Of the lines below, copy those that hold the word "width".

╭─ Data extracts

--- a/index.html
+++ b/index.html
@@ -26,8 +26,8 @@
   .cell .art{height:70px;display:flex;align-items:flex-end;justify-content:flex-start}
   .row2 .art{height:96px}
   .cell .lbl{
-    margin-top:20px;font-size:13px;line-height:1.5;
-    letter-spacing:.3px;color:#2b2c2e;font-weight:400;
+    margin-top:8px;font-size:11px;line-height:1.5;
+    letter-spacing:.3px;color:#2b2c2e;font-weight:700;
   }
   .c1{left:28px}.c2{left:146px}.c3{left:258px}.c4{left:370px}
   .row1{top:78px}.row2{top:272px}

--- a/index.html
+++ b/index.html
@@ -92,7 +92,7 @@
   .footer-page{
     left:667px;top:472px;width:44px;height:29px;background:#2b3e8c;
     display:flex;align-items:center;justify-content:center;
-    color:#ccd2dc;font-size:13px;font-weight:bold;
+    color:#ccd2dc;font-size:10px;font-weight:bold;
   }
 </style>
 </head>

╰─
╭─ Data extracts

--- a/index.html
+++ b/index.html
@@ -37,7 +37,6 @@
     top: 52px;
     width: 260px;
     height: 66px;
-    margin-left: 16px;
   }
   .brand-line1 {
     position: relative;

╰─

• [Task result]:
     left:667px;top:472px;width:44px;height:29px;background:#2b3e8c;
     width: 260px;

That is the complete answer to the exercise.